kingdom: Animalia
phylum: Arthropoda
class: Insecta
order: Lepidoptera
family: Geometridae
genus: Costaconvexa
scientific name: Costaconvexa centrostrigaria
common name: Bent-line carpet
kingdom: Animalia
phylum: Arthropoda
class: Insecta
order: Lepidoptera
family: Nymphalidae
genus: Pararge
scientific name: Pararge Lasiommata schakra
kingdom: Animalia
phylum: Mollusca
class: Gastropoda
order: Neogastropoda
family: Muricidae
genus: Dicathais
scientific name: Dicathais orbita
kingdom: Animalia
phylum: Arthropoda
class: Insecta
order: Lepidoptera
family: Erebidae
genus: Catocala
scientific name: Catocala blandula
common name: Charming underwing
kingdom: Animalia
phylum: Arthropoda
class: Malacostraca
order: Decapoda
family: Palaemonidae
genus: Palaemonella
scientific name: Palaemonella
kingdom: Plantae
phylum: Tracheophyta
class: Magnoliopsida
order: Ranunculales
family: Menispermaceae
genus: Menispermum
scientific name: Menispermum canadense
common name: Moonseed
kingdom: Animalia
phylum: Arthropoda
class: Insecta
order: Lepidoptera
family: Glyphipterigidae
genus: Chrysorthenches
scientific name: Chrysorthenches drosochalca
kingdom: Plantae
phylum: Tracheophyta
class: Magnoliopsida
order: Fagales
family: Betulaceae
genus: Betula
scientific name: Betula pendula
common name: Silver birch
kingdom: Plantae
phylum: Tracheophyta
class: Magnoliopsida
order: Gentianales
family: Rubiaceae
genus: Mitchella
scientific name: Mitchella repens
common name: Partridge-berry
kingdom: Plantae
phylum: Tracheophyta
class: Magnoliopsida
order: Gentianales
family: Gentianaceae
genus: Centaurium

--------------------------------

*GOAL:* Reproduce every line of the entries above word for word, keeping the same order.

*FULL ANSWER:*
kingdom: Animalia
phylum: Arthropoda
class: Insecta
order: Lepidoptera
family: Geometridae
genus: Costaconvexa
scientific name: Costaconvexa centrostrigaria
common name: Bent-line carpet
kingdom: Animalia
phylum: Arthropoda
class: Insecta
order: Lepidoptera
family: Nymphalidae
genus: Pararge
scientific name: Pararge Lasiommata schakra
kingdom: Animalia
phylum: Mollusca
class: Gastropoda
order: Neogastropoda
family: Muricidae
genus: Dicathais
scientific name: Dicathais orbita
kingdom: Animalia
phylum: Arthropoda
class: Insecta
order: Lepidoptera
family: Erebidae
genus: Catocala
scientific name: Catocala blandula
common name: Charming underwing
kingdom: Animalia
phylum: Arthropoda
class: Malacostraca
order: Decapoda
family: Palaemonidae
genus: Palaemonella
scientific name: Palaemonella
kingdom: Plantae
phylum: Tracheophyta
class: Magnoliopsida
order: Ranunculales
family: Menispermaceae
genus: Menispermum
scientific name: Menispermum canadense
common name: Moonseed
kingdom: Animalia
phylum: Arthropoda
class: Insecta
order: Lepidoptera
family: Glyphipterigidae
genus: Chrysorthenches
scientific name: Chrysorthenches drosochalca
kingdom: Plantae
phylum: Tracheophyta
class: Magnoliopsida
order: Fagales
family: Betulaceae
genus: Betula
scientific name: Betula pendula
common name: Silver birch
kingdom: Plantae
phylum: Tracheophyta
class: Magnoliopsida
order: Gentianales
family: Rubiaceae
genus: Mitchella
scientific name: Mitchella repens
common name: Partridge-berry
kingdom: Plantae
phylum: Tracheophyta
class: Magnoliopsida
order: Gentianales
family: Gentianaceae
genus: Centaurium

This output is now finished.